Spurred, in part, by that reality, a significant number of Alberta food-truck proprietors, especially those who made up the first wave of trucks in the late 2000s, used their vehicles as stepping-stones to more permanent accommodations.
Economics nudged Nevin and Kara Fenske to the world of mobile eateries, as well.
"Our truck was actually 'Plan B,'" recalls Ms. Fenske. "We wanted to open a restaurant, so we put a bid on a building, but it fell through." The husband and wife team instead opened Drift, one of Edmonton's first curbside food trucks, in 2011. Drift burst out of the gate as a favourite of the downtown lunch crowd, with daily queues of hungry patrons jostling for jerk chicken and pineapple sandwiches with a side of fries anointed with the Fenskes' homemade ketchup. Drift is approaching its fifth year of service, but is parked for the winter, awaiting more agreeable weather.
The Fenskes, spurred by Drift's success, finally secured a bricks-and-mortar space on Edmonton's quirky 124th Street – right across the street from the building they bid on six years ago – and opened Dovetail Delicatessen in April of 2015. The truck is still operational, but the duo can focus fully on roasting meats and baking veggie tarts in their airy, warmly lit space instead of in a tiny commissary kitchen.
Jenny Burthwright, a chef trained at the Southern Alberta Institute of Technology, started Calgary tapas truck Jane Bond in 2013.
"It would have been a huge risk to do a restaurant right out of the gate. A truck is less risky," she said. "It's $100,000 for a truck, compared to hundreds of thousands for a restaurant."
Like her Edmonton counterparts, Ms. Burthwright channelled her truck's business toward opening a restaurant – BBQ by Jane Bond – to curtail restrictions imposed by her city's capricious weather. "I always had a restaurant in mind," she says, "but having the truck first was an advantage because the truck builds experience in a way that a restaurant doesn't. You have to adapt to change very quickly."
A fixed location isn't the final destination for all trucks, though. Deb Lawton and Jim Nikiforuk, the pierogie-making power couple behind Calgary stalwart Perogy Boyz, have been pitched franchising opportunities from across Canada.
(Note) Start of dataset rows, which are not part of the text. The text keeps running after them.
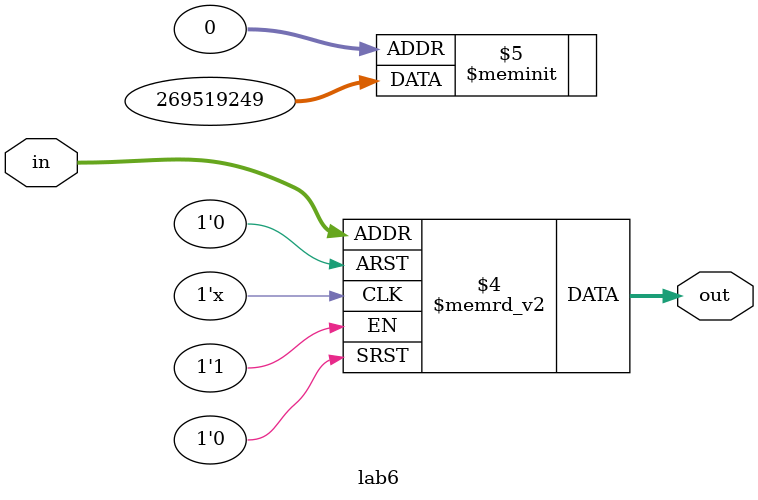
<source format=v>
module lab6(in, out);


	input [2:0]in;
	output reg [3:0]out;


	always @ (in)
	case(in)
		0 : out = 1;
		1 : out = 9;
		2 : out = 9;
		3 : out = 8;
		4 : out = 0;
		5 : out = 1;
		6 : out = 0;
		7 : out = 1;
		default : $display("Error in input");
	endcase

endmodule


</source>
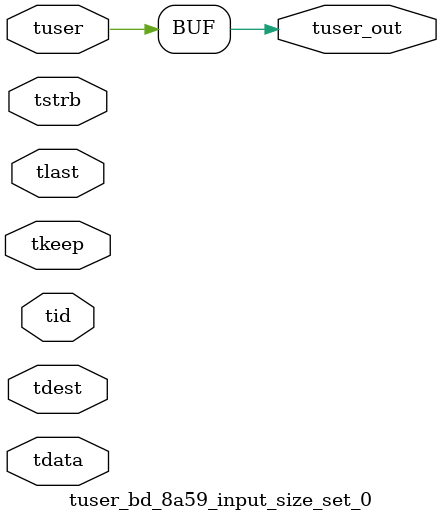
<source format=v>


`timescale 1ps/1ps

module tuser_bd_8a59_input_size_set_0 #
(
parameter C_S_AXIS_TUSER_WIDTH = 1,
parameter C_S_AXIS_TDATA_WIDTH = 32,
parameter C_S_AXIS_TID_WIDTH   = 0,
parameter C_S_AXIS_TDEST_WIDTH = 0,
parameter C_M_AXIS_TUSER_WIDTH = 1
)
(
input  [(C_S_AXIS_TUSER_WIDTH == 0 ? 1 : C_S_AXIS_TUSER_WIDTH)-1:0     ] tuser,
input  [(C_S_AXIS_TDATA_WIDTH == 0 ? 1 : C_S_AXIS_TDATA_WIDTH)-1:0     ] tdata,
input  [(C_S_AXIS_TID_WIDTH   == 0 ? 1 : C_S_AXIS_TID_WIDTH)-1:0       ] tid,
input  [(C_S_AXIS_TDEST_WIDTH == 0 ? 1 : C_S_AXIS_TDEST_WIDTH)-1:0     ] tdest,
input  [(C_S_AXIS_TDATA_WIDTH/8)-1:0 ] tkeep,
input  [(C_S_AXIS_TDATA_WIDTH/8)-1:0 ] tstrb,
input                                                                    tlast,
output [C_M_AXIS_TUSER_WIDTH-1:0] tuser_out
);

assign tuser_out = {tuser[0:0]};

endmodule


</source>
"I'm not sure we'd enjoy having a restaurant. It has a very different feel," says Ms. Lawton. "We don't like being tied to one location. You don't get the same sense of community that you do in a truck. The food truck community is tightly knit here. We all know each other."
A truck may be the most accessible point of entry for a chef wishing to launch a culinary business, but the cold reality of Alberta's climate is that one must have a clear contingency plan to survive from one season to the next, especially when volatile economic conditions have reduced diners' lunch money.
"The three-year hump is real," says Mr. Boldireff, the S'Wich food truck chef, referring to the time it often takes for the average truck to turn a profit. "You need to get out there, build your reputation, and learn. Opening the truck was purely a business decision, but my heart's in a restaurant somewhere."
Mr. Bellows of The Local Omnivore agrees.
"We will absorb and adapt to whatever happens," he says. "People eat when they're happy, when they're sad, and everything in between. The rest is irrelevant as long as you are making good food."